Table of Contents

Chapter 4. Scripting complications

Revised overview of the HTML parser

TODO

document.write()

TODO

Blocking the parser

TODO

Speculative parsing a.k.a. preload scanner

TODO

Other parser APIs

TODO

Window DOMParser Element,ShadowRoot innerHTML Element outerHTML Element insertAdjasentHTML Range createContextualFragment

innerHTML and friends

TODO some introduction before getting into the weeds...

#htmlpubquiz How do you get a Siamese twins document (i.e. two <head>s and two <body>s) using only innerHTML/outerHTML?

Correct answer:

<!DOCTYPE html>
<script>
document.head.outerHTML = '';
document.body.outerHTML = '';
</script>

When the parser reaches </script>, before running the script, the body element hasn't been created yet:

#document
├── DOCTYPE: html
└── html
    └── head
        └── script
            └── #text:  document.head.outerHTML = ''; document.body.outerHTML = '';

The first line in the script sets document.head.outerHTML to the empty string. outerHTML is like innerHTML but it replaces the element with the parsed nodes. The spec for outerHTML will invoke the fragment parsing algorithm on the given value, and then call the DOM replace algorithm on the context object with the parsed result.

The fragment parsing algorithm then calls the HTML fragment parsing algorithm, with context being the html element (the parent of the head element). This will set up a new instance of the HTML parser, with the state of the HTML parser as appropriate for context. In particular, this step:

  1. Reset the parser's insertion mode appropriately.

...which says:

  1. If node is an html element, run these substeps:

    1. If the head element pointer is null, switch the insertion mode to "before head" and return. (fragment case)

So when this parser parses the markup given (the empty string), it starts in the "before head" insertion mode. It immediately reaches EOF, so steps through the usual states and appends a head and a body element.

At this point, if we were to inspect the DOM right after the document.head.outerHTML assignment, it looks like this:

#document
├── DOCTYPE: html
└── html
    ├── head
    └── body

The parser-created head has been replaced by fragment parser-created head and body elements.
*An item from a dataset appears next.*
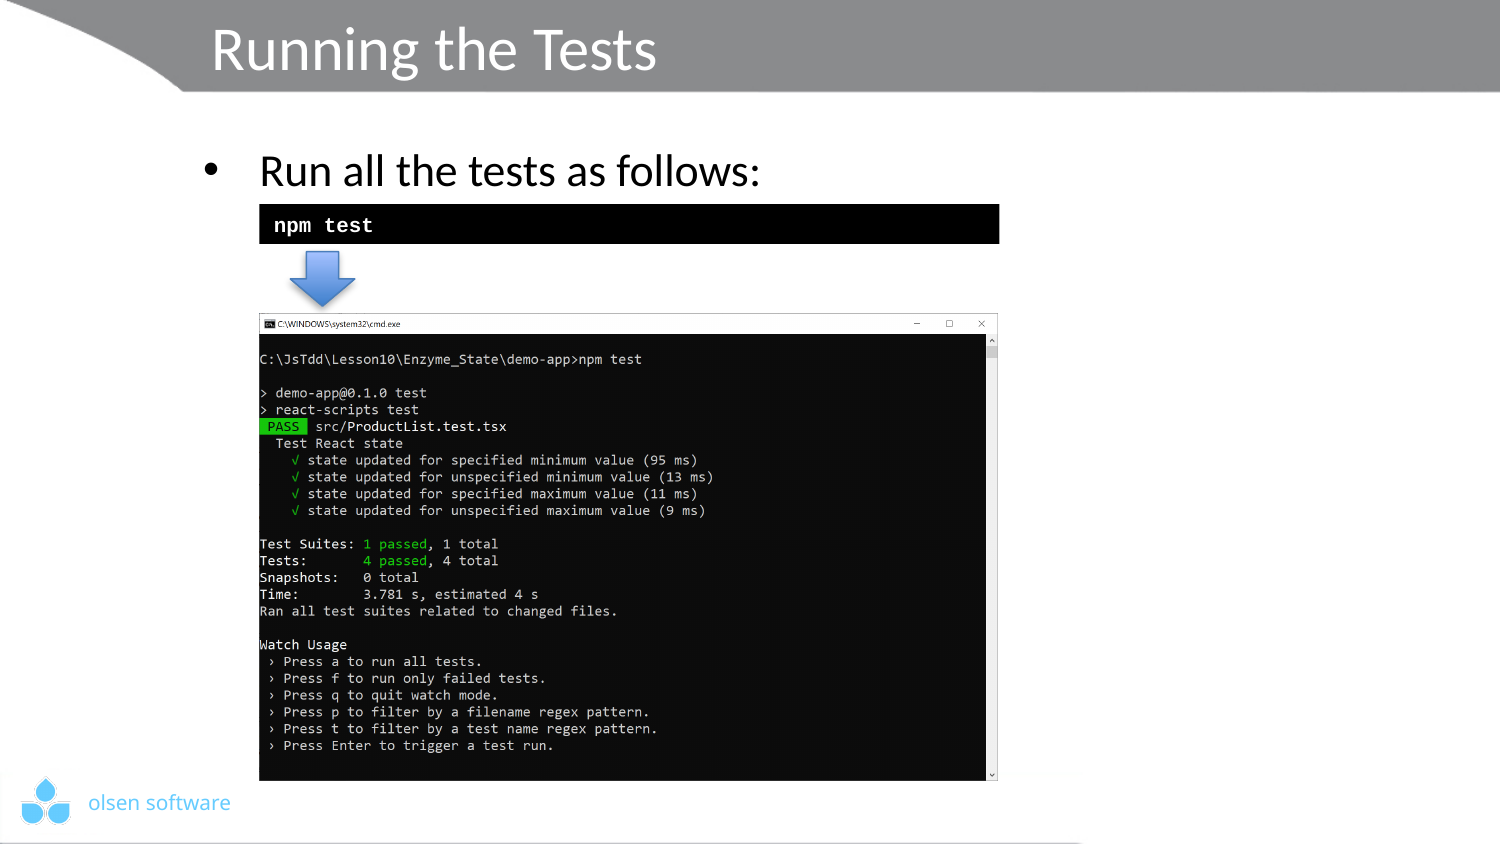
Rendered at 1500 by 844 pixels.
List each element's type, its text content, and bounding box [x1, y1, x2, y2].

Now, document.body is no longer null, since a body element exists, even though the still running main parser hasn't created one yet.

Next, the document.body.outerHTML = '' line does basically the same thing but for the new body element: replace it with new head and body elements:

#document
├── DOCTYPE: html
└── html
    ├── head
    ├── head
    └── body

The first head didn't go away; outerHTML only replaces the element you call it on, not other siblings.

Now the script is done, and the main parser is allowed to continue. The insertion mode is "in head", since the script element was in head. The next token is end-of-file, so the insertion mode switches to "after head", where it inserts a body element and switches to "in body", and then it stops parsing.

#document
├── DOCTYPE: html
└── html
    ├── head
    ├── head
    ├── body
    └── body

DOM manipulation

TODO

Modifying the DOM during parsing

Script can execute during parsing, and those scripts can modify the DOM. This can lead to some interesting effects.

Simple example:

<!doctype html>
<body>
<script>
 document.body.remove();
</script>
Oops.

The resulting DOM is:

#document
├── DOCTYPE: html
└── html
    └── head

At least it didn't lose its head...

Note that the text "Oops.", which the parser processed after running the script, is not in the DOM. It was inserted into the body element, that the script had removed.

#HTMLQuiz what happens?

<iframe id=x></iframe>
<script>
x.contentDocument.body.appendChild(x);
</script>

Correct answer: iframe escapes.

Nothing prevents the iframe element from being moved to its own document (about:blank is same-origin). So the iframe element is removed from its original document.

The spec for appendChild() does have various checks in place to make sure that the resulting DOM wouldn't violate invariants; e.g., if you tried to append an element to a text node, that would throw. But appending an element to another element is allowed, even across (same-origin) documents.

When an iframe is removed from a document, its browsing context disappears. So the child document does not have a browsing context when the iframe element is inserted into it. Therefore the iframe, after the move, does not have a new child browsing context (there's no infinite recursion happening). The spec for the iframe element says:

When an iframe element is removed from a document, the user agent must discard the element's nested browsing context, if it is not null, and then set the element's nested browsing context to null.

If the script had saved a reference to the iframe's window, the script would still be able to access it, its document, and the moved iframe element, after the move.